| STATED TASK A |
Find each line in the rows below that contains the string "image", and copy every such line in full.

━━━━━ EXCERPT TO READ

The section 151 vote on rescue plans by Vision and RGS was meant to have taken place on Thursday 14 December, but will now happen on 11 January next year, in terms of an order issued in the Durban high court on Wednesday.

Tongaat entered voluntary business rescue in November last year, and the creditors’ vote has been postponed several times while negotiations between a group of banks it owes R8 billion, Vision and the Public Investment Corporation take place. 

The business rescue has received funding from the Industrial Development Corporation (IDC), which wants security from the successful bidder before it makes any further funding available.

The South African Sugar Association (Sasa) and RCL Foods had both gone to court for an interdict to have the business rescue plans declared unlawful because they did not make provision for R1.5  billion Tongaat Hulett owed in unpaid industry levies.

━━━━━━━━━━

| STATED TASK B |
Extend the report above on the Tongaat Hulett business rescue, picking up directly after its final sentence.

━━━━━ SUPPLIED RECORDS

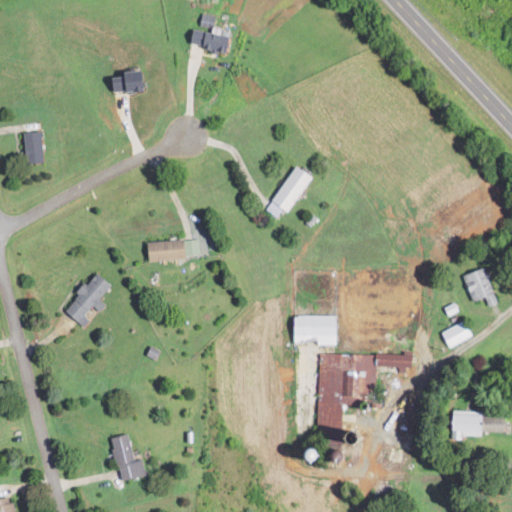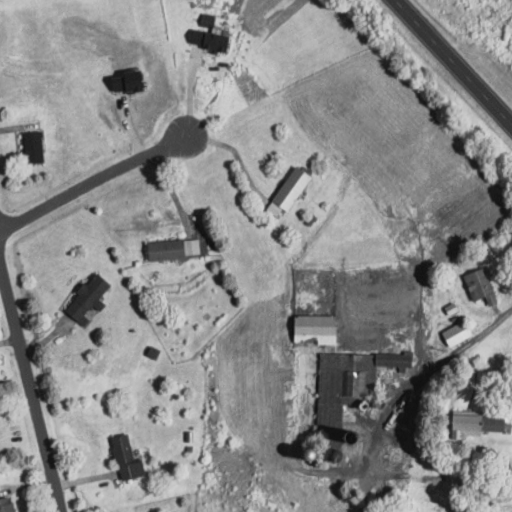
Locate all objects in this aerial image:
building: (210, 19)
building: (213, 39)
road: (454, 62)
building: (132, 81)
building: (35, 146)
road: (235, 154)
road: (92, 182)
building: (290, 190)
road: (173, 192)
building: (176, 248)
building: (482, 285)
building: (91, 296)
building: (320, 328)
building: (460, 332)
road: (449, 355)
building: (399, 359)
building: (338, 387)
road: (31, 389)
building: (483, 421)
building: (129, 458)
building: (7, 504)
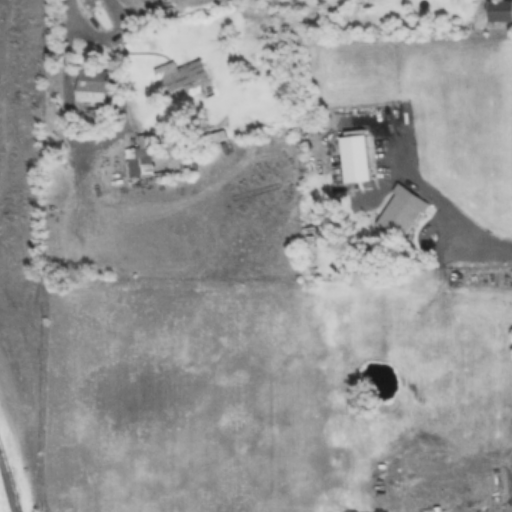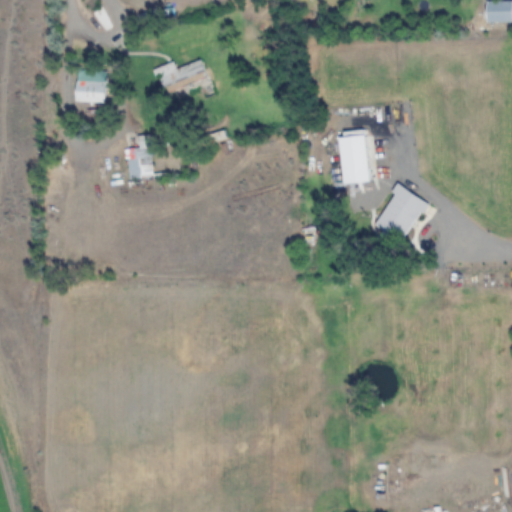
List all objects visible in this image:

━━━━━━━━━━
━━━━━ SUPPLIED RECORDS

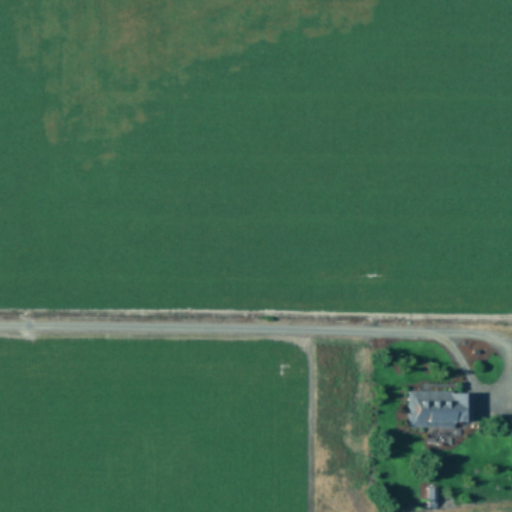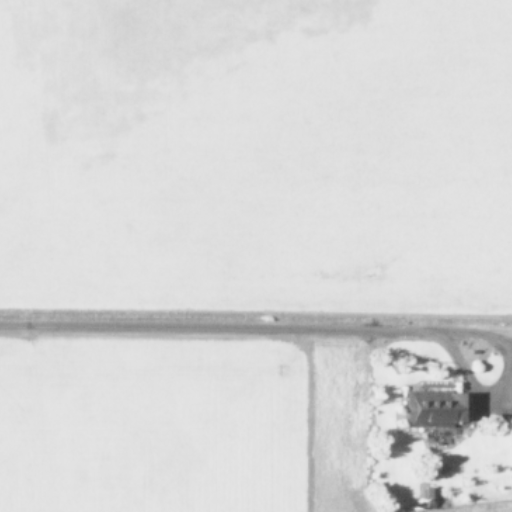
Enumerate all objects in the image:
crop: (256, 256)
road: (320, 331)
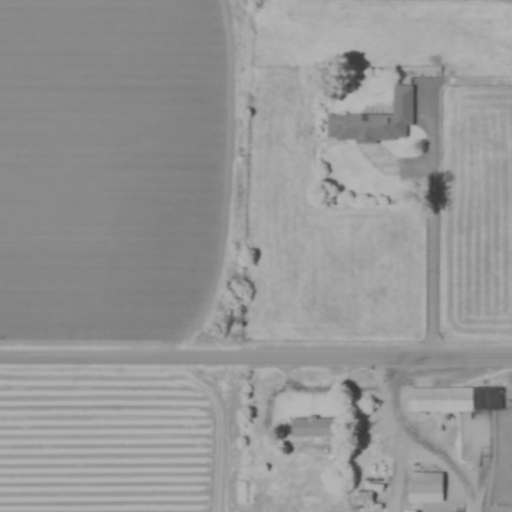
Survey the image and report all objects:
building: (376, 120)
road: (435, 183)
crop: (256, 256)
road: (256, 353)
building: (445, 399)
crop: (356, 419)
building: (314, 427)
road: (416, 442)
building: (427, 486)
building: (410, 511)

━━━━━━━━━━

| WRITTEN REPLY A |
Locate all objects in this aerial image:
List all objects visible in this image:
Enumerate all objects in the image:
Survey the image and report all objects:

| WRITTEN REPLY B |
The levies are part of the Sugar Industry Agreement and subsidises smaller growers and other industry participants to give them an equitable share of the profits generated. 

Business rescue practitioners Metis had gone to court to try to avoid paying them, but failed, with the court ordering that the debt to Sasa and the industry needed to be honoured.

RGS had also approached the court for an order compelling Metis to hold the creditors’ vote, while Metis and Vision had both asked the court to delay the process until January.

In his order, Judge Rashid Vahed ruled that the creditors’ vote be postponed until no later than 11 January.

Vahed also ordered that the business rescue plans published by the two bidders would not be voted on at the meeting.

This will allow for amended plans to be presented by Vision and RGS when the meeting convenes.

The interdict applications by Sasa, RCL and RGS were all postponed indefinitely, with the proviso that any of the parties could have them placed back on the court roll at a future date.

In papers filed in court in their interdict application, RGS said it was seeking an order compelling the business rescue practitioners (BRPs) to allow the creditors’ meeting to proceed on Thursday — and for it to vote on its amended rescue plan.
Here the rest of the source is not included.